(Goal of the exercise)
Copy every line of the following listing without altering a single character.

(Data listing)
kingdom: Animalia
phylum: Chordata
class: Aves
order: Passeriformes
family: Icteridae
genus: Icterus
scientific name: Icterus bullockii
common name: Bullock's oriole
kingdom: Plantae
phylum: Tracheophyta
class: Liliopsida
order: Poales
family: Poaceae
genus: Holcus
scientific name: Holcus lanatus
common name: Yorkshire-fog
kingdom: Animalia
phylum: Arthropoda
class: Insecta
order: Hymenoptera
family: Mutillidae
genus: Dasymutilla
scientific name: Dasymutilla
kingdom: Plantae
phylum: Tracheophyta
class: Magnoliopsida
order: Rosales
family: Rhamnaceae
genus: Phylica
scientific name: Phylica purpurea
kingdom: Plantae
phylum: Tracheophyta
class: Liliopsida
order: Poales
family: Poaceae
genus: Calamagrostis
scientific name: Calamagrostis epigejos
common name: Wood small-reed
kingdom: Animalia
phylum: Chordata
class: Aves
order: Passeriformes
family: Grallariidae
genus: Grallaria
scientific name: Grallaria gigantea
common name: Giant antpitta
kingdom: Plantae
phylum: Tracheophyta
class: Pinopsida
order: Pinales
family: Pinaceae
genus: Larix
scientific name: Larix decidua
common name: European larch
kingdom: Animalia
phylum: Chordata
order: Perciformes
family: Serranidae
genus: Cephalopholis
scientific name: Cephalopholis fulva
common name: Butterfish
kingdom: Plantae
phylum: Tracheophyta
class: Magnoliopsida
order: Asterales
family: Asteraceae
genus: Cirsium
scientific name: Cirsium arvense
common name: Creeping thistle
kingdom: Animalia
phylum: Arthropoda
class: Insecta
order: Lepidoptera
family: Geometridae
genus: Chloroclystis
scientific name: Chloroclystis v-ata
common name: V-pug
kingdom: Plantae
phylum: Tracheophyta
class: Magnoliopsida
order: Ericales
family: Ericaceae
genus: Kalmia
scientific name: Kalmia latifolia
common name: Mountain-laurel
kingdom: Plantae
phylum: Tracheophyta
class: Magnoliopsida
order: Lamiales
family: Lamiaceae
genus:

(Solution)
kingdom: Animalia
phylum: Chordata
class: Aves
order: Passeriformes
family: Icteridae
genus: Icterus
scientific name: Icterus bullockii
common name: Bullock's oriole
kingdom: Plantae
phylum: Tracheophyta
class: Liliopsida
order: Poales
family: Poaceae
genus: Holcus
scientific name: Holcus lanatus
common name: Yorkshire-fog
kingdom: Animalia
phylum: Arthropoda
class: Insecta
order: Hymenoptera
family: Mutillidae
genus: Dasymutilla
scientific name: Dasymutilla
kingdom: Plantae
phylum: Tracheophyta
class: Magnoliopsida
order: Rosales
family: Rhamnaceae
genus: Phylica
scientific name: Phylica purpurea
kingdom: Plantae
phylum: Tracheophyta
class: Liliopsida
order: Poales
family: Poaceae
genus: Calamagrostis
scientific name: Calamagrostis epigejos
common name: Wood small-reed
kingdom: Animalia
phylum: Chordata
class: Aves
order: Passeriformes
family: Grallariidae
genus: Grallaria
scientific name: Grallaria gigantea
common name: Giant antpitta
kingdom: Plantae
phylum: Tracheophyta
class: Pinopsida
order: Pinales
family: Pinaceae
genus: Larix
scientific name: Larix decidua
common name: European larch
kingdom: Animalia
phylum: Chordata
order: Perciformes
family: Serranidae
genus: Cephalopholis
scientific name: Cephalopholis fulva
common name: Butterfish
kingdom: Plantae
phylum: Tracheophyta
class: Magnoliopsida
order: Asterales
family: Asteraceae
genus: Cirsium
scientific name: Cirsium arvense
common name: Creeping thistle
kingdom: Animalia
phylum: Arthropoda
class: Insecta
order: Lepidoptera
family: Geometridae
genus: Chloroclystis
scientific name: Chloroclystis v-ata
common name: V-pug
kingdom: Plantae
phylum: Tracheophyta
class: Magnoliopsida
order: Ericales
family: Ericaceae
genus: Kalmia
scientific name: Kalmia latifolia
common name: Mountain-laurel
kingdom: Plantae
phylum: Tracheophyta
class: Magnoliopsida
order: Lamiales
family: Lamiaceae
genus:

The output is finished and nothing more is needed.